Pour juguler cette délinquance, la municipalité avait eu une idée lumineuse qui résumait à elle seule le déni qu’elle affichait en matière de criminalité : elle avait créé un « Office de la Tranquillité ». Pourquoi pas un Office de la liberté sexuelle pour lutter contre les viols, tant qu’on y était ? Ou un Office de la vie saine pour combattre le trafic de drogue ? On l’aurait ouvert non loin de là, sur une place où, régulièrement, flics et douaniers effectuaient des descentes qui n’avaient d’autre effet que de disperser les dealers et les revendeurs de cigarettes de contrebande pour quelques heures. Ensuite, ils revenaient, exactement à la même place — comme des fourmis momentanément chassées par un coup de botte.

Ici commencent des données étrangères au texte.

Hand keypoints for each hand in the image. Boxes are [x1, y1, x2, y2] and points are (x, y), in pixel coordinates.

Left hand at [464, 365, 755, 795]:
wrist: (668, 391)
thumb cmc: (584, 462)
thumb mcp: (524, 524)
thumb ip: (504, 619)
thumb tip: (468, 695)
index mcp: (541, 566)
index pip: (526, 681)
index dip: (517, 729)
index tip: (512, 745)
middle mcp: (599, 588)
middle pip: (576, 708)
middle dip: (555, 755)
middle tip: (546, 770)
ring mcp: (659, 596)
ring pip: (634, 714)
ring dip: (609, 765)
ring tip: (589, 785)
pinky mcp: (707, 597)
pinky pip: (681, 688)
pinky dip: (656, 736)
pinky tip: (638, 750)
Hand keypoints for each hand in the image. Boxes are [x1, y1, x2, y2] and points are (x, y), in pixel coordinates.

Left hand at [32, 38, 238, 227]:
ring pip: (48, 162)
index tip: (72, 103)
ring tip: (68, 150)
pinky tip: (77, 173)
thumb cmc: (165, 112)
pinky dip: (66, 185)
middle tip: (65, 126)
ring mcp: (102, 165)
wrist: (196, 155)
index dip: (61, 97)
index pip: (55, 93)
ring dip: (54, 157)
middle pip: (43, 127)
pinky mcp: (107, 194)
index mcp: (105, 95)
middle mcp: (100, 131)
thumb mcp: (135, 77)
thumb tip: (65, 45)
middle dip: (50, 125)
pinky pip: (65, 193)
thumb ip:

Loi naturelle, songea Servaz en se levant. Survie du plus fort. Adaptation. Darwinisme social. Il remonta le couloir. Dans les toilettes pour hommes, il s’approcha de la rangée de lavabos. Des cernes sous les yeux, des paupières rouges, une mine de déterré : la glace lui renvoyait l’image d’un masque de sueur et de fatigue. Il s’aspergea le visage d’eau froide. Il avait très peu dormi après le mail, et toute la caféine qui courait déjà dans ses veines lui donnait la nausée. Il avait cessé de pleuvoir. Le soleil entrait par les lucarnes au-dessus des urinoirs et faisait danser la poussière en suspension, l’air trop chaud sentait le nettoyant industriel ; Servaz se demanda si l’équipe de ménage passait même le dimanche. Le vaste espace vide derrière lui le mettait mal à l’aise. La peur était là. Il en reconnaissait la caresse électrique sur sa nuque.

En revenant dans la salle, il constata que Samira et Vincent avaient déjà ouvert leurs ordinateurs portables, la première ayant encore ses écouteurs autour du cou. Servaz se demanda furtivement à partir de quel âge elle commencerait à avoir des problèmes d’audition. Il nota que même Pujol avait fait l’acquisition d’un smartphone et il soupira en sortant son bloc-notes et son crayon bien taillé.